───── Exercise input

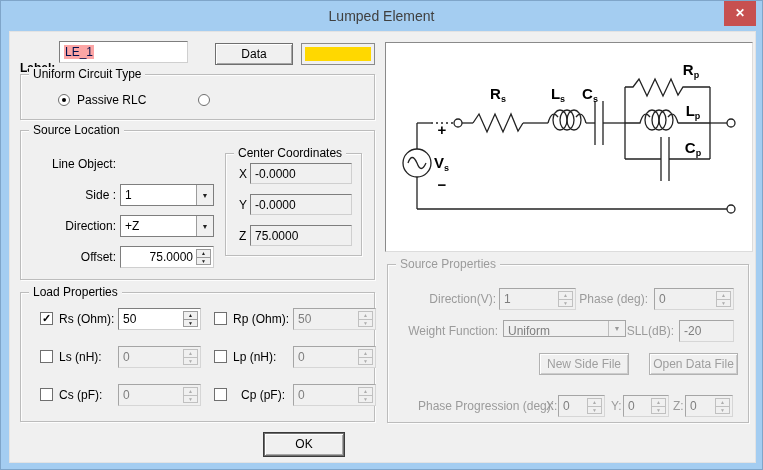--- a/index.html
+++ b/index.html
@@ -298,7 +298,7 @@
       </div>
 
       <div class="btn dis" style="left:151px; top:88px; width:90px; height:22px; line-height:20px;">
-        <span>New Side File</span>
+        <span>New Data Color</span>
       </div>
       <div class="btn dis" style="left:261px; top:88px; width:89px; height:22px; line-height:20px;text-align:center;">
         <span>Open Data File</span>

──────────

> [Instruction] Nothing before the line containing "<span>New Side File</span>" should be repeated; repeat that line and all later lines through the end of the data above, exactly.

> [Response for this exercise]
-        <span>New Side File</span>
+        <span>New Data Color</span>
       </div>
       <div class="btn dis" style="left:261px; top:88px; width:89px; height:22px; line-height:20px;text-align:center;">
         <span>Open Data File</span>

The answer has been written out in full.